Think about WHY you'd want a larger house and whether you'd enjoy it more. Don't think about potential gains that may or may not materialize.
 
^^^^^ That advice seems a tad too conservative in my experience, because so much depends on the neighborhood desirability, local area growth trends, the fit of one’s house for what’s desired by the market, and how long a person plans to own it so that it can compound before downsizing. We are on our 4th house, have made money on all of them after sweat equity, and I am reasonably confident we will come out ahead in this desirable, leafy college town, state capital neighborhood when we plan to downsize in 15-20 years. I see historic condos around here that we would enjoy and could pay cash for that cost equal to approximately the amount of equity we have after 7 years in this house. Obviously, I do include some home equity in the long term plan, even if as a safety valve. YMMV.
 
My house is 2100 sq ft on a small lot with a driveway just big enough for 2 cars. It's 4 bedrooms so each of my 3 kids have their own (smallish) room that is used only for sleeping. Our attached 2-car garage has been converted to the kids study/play room so no cars go in there.
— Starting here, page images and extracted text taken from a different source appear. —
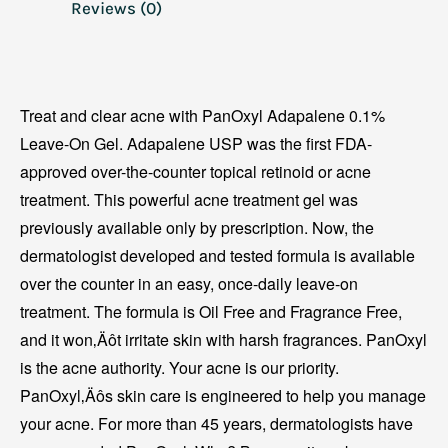
Reviews (0)
Treat and clear acne with PanOxyl Adapalene 0.1%
Leave-On Gel. Adapalene USP was the first FDA-
approved over-the-counter topical retinoid or acne
treatment. This powerful acne treatment gel was
previously available only by prescription. Now, the
dermatologist developed and tested formula is available
over the counter in an easy, once-daily leave-on
treatment. The formula is Oil Free and Fragrance Free,
and it won‚Äôt irritate skin with harsh fragrances. PanOxyl
is the acne authority. Your acne is our priority.
PanOxyl‚Äôs skin care is engineered to help you manage
your acne. For more than 45 years, dermatologists have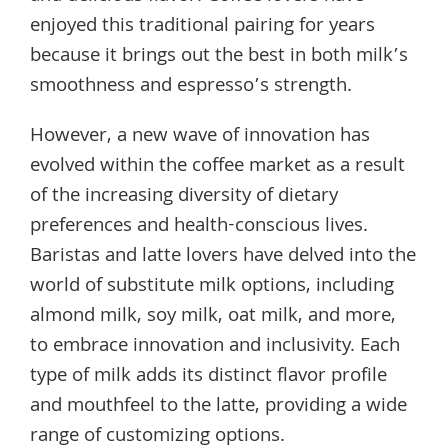
enjoyed this traditional pairing for years
because it brings out the best in both milk’s
smoothness and espresso’s strength.
However, a new wave of innovation has
evolved within the coffee market as a result
of the increasing diversity of dietary
preferences and health-conscious lives.
Baristas and latte lovers have delved into the
world of substitute milk options, including
almond milk, soy milk, oat milk, and more,
to embrace innovation and inclusivity. Each
type of milk adds its distinct flavor profile
and mouthfeel to the latte, providing a wide
range of customizing options.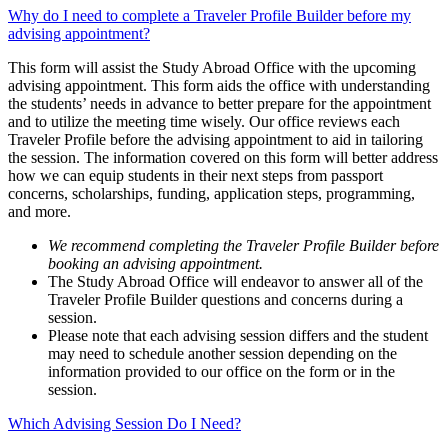
Why do I need to complete a Traveler Profile Builder before my
advising appointment?
This form will assist the Study Abroad Office with the upcoming
advising appointment. This form aids the office with understanding
the students’ needs in advance to better prepare for the appointment
and to utilize the meeting time wisely. Our office reviews each
Traveler Profile before the advising appointment to aid in tailoring
the session. The information covered on this form will better address
how we can equip students in their next steps from passport
concerns, scholarships, funding, application steps, programming,
and more.
We recommend completing the Traveler Profile Builder before
booking an advising appointment.
The Study Abroad Office will endeavor to answer all of the
Traveler Profile Builder questions and concerns during a
session.
Please note that each advising session differs and the student
may need to schedule another session depending on the
information provided to our office on the form or in the
session.
Which Advising Session Do I Need?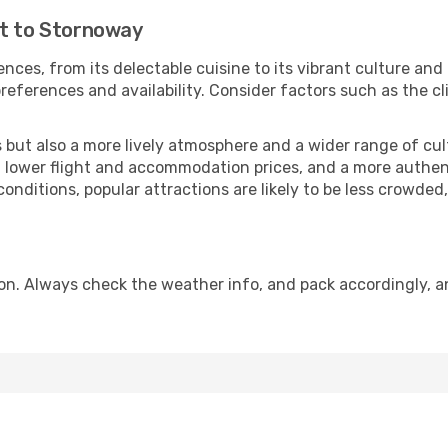
ut to Stornoway
nces, from its delectable cuisine to its vibrant culture and
references and availability. Consider factors such as the cl
but also a more lively atmosphere and a wider range of cultur
 lower flight and accommodation prices, and a more authenti
conditions, popular attractions are likely to be less crowded
n. Always check the weather info, and pack accordingly, an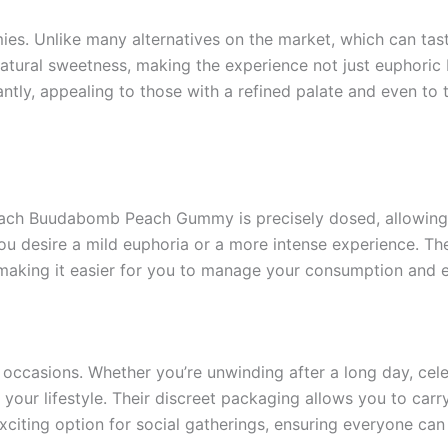
s. Unlike many alternatives on the market, which can taste
natural sweetness, making the experience not just euphoric
santly, appealing to those with a refined palate and even t
Each Buudabomb Peach Gummy is precisely dosed, allowing y
ou desire a mild euphoria or a more intense experience. Th
making it easier for you to manage your consumption and e
casions. Whether you’re unwinding after a long day, celebra
 your lifestyle. Their discreet packaging allows you to ca
xciting option for social gatherings, ensuring everyone can 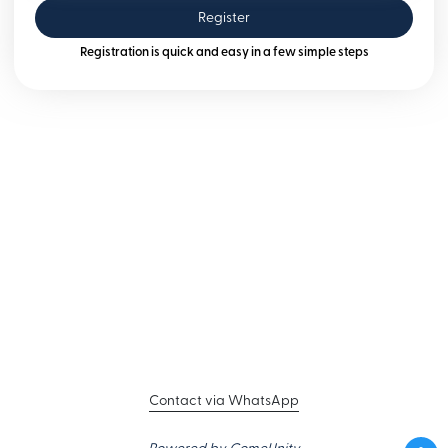
Register
Registration is quick and easy in a few simple steps
Contact via WhatsApp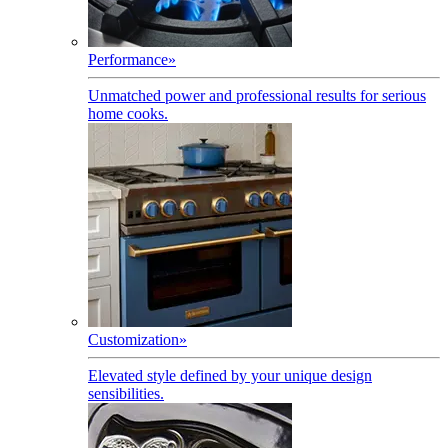
Performance
»
Unmatched power and professional results for serious
home cooks.
Customization
»
Elevated style defined by your unique design
sensibilities.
Over the years I have lamented not having a bigger house, preferably with an extra bedroom, more storage and bigger garage. However, it has been a blessing to my FIRE plan.

As George Carlin said, a house is a place for your stuff and the bigger your house, the more stuff you'll accumulate. Before you know it, you have too much stuff so you buy a bigger house and fill that too. We have remodeled to make the best use of our space but not having extra space prevents us from buying extra stuff we don't really need.

I have no space for a boat, rv, sports car, etc. so I don't own any of them. Also, less house to maintain is also more money saved. Lastly, it's a very comfortable floor plan for when we are empty nesters so no need to downsize if/when the kids move out.
 
If you grow your family and feel tight in the space - do you have room to do an addition?

Do you foresee the possibility of relocation due to work? I'm in my third home - but the first two were sold because I moved out of the area for work.

Changing houses doesn't just change the amount borrowed... it adds transaction costs. (realtor fees, transfer taxes, points/mortgage fees, etc.) Those can add up. So moving frequently can hit savings hard.



Also depending on where you live, buying a more expensive home permanently increases your property taxes. When I was a lot younger, DH and I sold a property that would have been perfectly adequate for the two of us. We moved out of state and moved back a few years later, and bought another property similar to the one we had sold. The market had appreciated considerably and our property taxes are three times what they used to be.
 
A comfortable house, safe neighborhood, good school district and a low mortgage - if this is your scenario then enjoy it. All neighborhoods are different but we will look back on this time frame as a housing bubble. Suggest caution about making a large financial transaction during a bubble.

I've never understood the enjoyment of owning a house free and clear, especially if this is achieved by making extra premium payments. I always thought it wiser to put investable funds in the market.
 
I've never understood the enjoyment of owning a house free and clear, especially if this is achieved by making extra premium payments. I always thought it wiser to put investable funds in the market.


I don’t want to open up the mortgage/no mortgage can of worms that is never resolved, with good arguments on both sides. I will say that I always assumed we’d knock out the remaining mortgage balance once it gets down to $100k or so. However, the retirement math seems even more compelling for a 30 year mortgage if we were to instead refinance it at the 20 year mark, stretching that balance out for another 30 years. Of course, who knows about interest rates then, repairs we might want to finance and whether we’ll be ready to live somewhere else.